Carrying on the Christmas telly analogy, that’s why we have the standing joke about Christmas always involving Morecambe & Wise and The Great Escape. There’s nothing wrong with either of these great stalwarts; they’re proven over many years to be very popular viewing. This popularity is also their weakness – we’ve all seen them before. They’re not particularly imaginative. They’re not exactly different, are they? I know that lots of people have had quite firm views over our cover images over the years and whether they’re complimentary or not, I’m always flattered that anyone feels strongly enough to tell us. It would be a far worse situation if we were to inspire nothing but apathy. Certainly, we’ve had plenty of internal discussions and debates over the image with which we’re happiest to associate our brand, twice a year. It’s sometimes an awkward process but always a necessary one which always seems to bubble along until the print deadline is too close for comfort.
I’ll admit that we’ve always tended to be a little conservative with our imagery and that in doing so, like the BBC at Christmas, we risk coming across as a little bland. In recent years, we’ve tried to mitigate the difficulties of choosing an appropriate cover by using silhouettes (a move which was inspired by looking at Next Directory covers at the time, I’m not ashamed to say). Instead of trying to take a ‘perfect photograph’ ourselves, they were easier images to come by and we had slightly more control over the composition of the picture this way. Crucially, from my point of view, it was also a unique style which I felt help to make us different (that word, again) from the other equestrian catalogues out there. Since then, we’ve opted to use the world of online stock photography – websites full of usually (but not always) impressive photographs of almost anything you can image.
In addition to our catalogue covers, the use of these images has helped us transform our instore experience. Once again though, things aren’t quite as straightforward as they seem. Being mostly American, any search for ‘horse’ on a stock photography website will inevitable return far more Western scenes than we’d ever use, virtually halving the number left for us to consider. Then there are a wide number of pictures of horses that are photographically impressive but that would immediately alienate you, the customer.
What do I mean by that? Well, images that carry with them a certain baggage that are easy to spot for you or me are, bless them, perfectly acceptable to many photographers, however good they are. As a consequence, pictures that include subjects like horses with their ears back, hatless riders or riderless horses alone in a field, wearing a bridle are all ruled out of the equation. This year, when we held our usual internal straw poll of the eight or so images to choose between, something happened that I can’t recall happening before: we had an almost unanimous verdict. What made it all the more remarkable was that the clear winner was the most radical, least bland choice available. It’s a black-and-white image and the last time we featured one of those on the front cover of anything, it was the early 1980’s and we couldn’t afford to print in colour.
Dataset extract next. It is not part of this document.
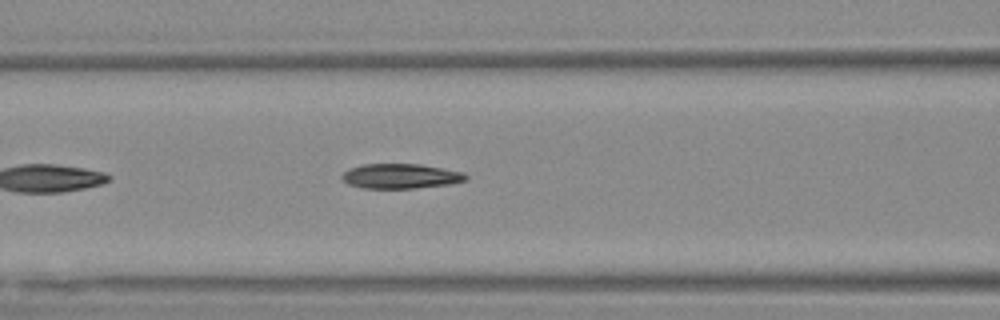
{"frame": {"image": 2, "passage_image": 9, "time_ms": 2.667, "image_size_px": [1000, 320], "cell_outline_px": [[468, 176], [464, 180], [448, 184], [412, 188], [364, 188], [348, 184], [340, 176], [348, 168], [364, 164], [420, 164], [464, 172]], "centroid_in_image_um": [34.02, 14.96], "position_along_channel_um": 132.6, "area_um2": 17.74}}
So, in case you haven’t seen it yet, here it is in all its glory (see below). We’ve also posted it on our Facebook and Twitter pages and once again it was met with what can only be described as universal acclaim. Maybe we’ve been lucky this time but I’d like to think we proved that it is possible to appeal to the widest possible number of people without descending into blandness. Ultimately though, it doesn’t matter what I think. What you think is much more important!